[Design files in text formats]
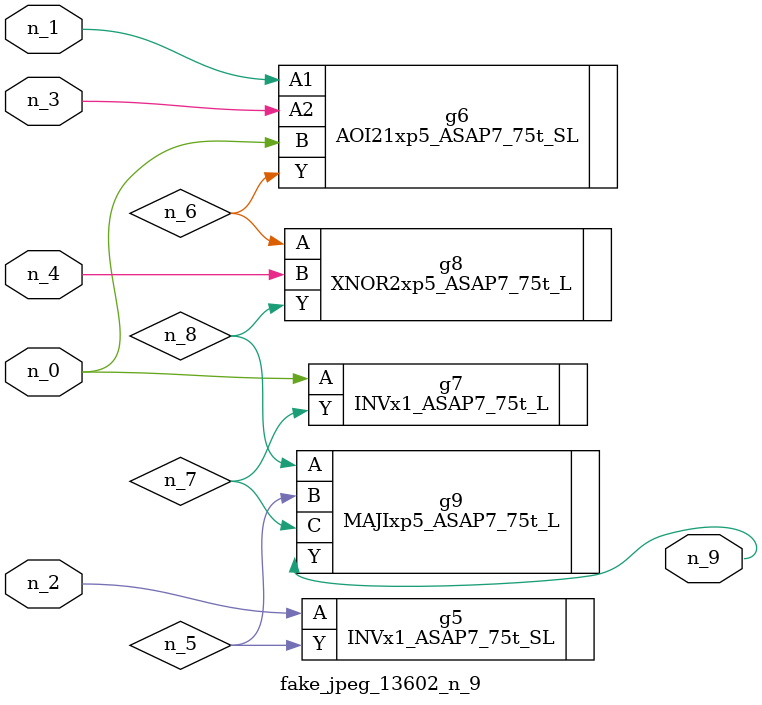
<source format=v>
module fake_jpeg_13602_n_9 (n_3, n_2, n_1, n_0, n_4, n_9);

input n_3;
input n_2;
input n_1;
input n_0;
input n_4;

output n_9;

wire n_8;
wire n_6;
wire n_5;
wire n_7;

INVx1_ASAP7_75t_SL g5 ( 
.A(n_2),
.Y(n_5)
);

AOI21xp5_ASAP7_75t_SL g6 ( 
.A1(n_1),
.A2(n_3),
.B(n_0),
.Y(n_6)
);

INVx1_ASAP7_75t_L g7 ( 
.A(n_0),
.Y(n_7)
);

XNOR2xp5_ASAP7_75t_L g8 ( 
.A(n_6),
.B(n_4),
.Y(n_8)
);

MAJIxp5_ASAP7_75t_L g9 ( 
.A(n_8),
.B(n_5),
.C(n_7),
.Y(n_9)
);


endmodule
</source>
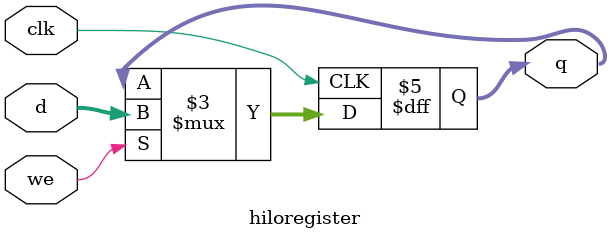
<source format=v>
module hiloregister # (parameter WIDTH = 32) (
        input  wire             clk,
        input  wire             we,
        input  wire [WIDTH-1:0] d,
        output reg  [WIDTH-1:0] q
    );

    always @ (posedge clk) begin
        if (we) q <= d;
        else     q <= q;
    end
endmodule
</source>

▶ [WORK ORDER]: Each entry shown above must be quoted exactly, with its pictures left out.

▶ [RESPONSE AREA]:
<source format=v>
module fake_jpeg_13602_n_9 (n_3, n_2, n_1, n_0, n_4, n_9);

input n_3;
input n_2;
input n_1;
input n_0;
input n_4;

output n_9;

wire n_8;
wire n_6;
wire n_5;
wire n_7;

INVx1_ASAP7_75t_SL g5 ( 
.A(n_2),
.Y(n_5)
);

AOI21xp5_ASAP7_75t_SL g6 ( 
.A1(n_1),
.A2(n_3),
.B(n_0),
.Y(n_6)
);

INVx1_ASAP7_75t_L g7 ( 
.A(n_0),
.Y(n_7)
);

XNOR2xp5_ASAP7_75t_L g8 ( 
.A(n_6),
.B(n_4),
.Y(n_8)
);

MAJIxp5_ASAP7_75t_L g9 ( 
.A(n_8),
.B(n_5),
.C(n_7),
.Y(n_9)
);


endmodule
</source>
<source format=v>
module hiloregister # (parameter WIDTH = 32) (
        input  wire             clk,
        input  wire             we,
        input  wire [WIDTH-1:0] d,
        output reg  [WIDTH-1:0] q
    );

    always @ (posedge clk) begin
        if (we) q <= d;
        else     q <= q;
    end
endmodule
</source>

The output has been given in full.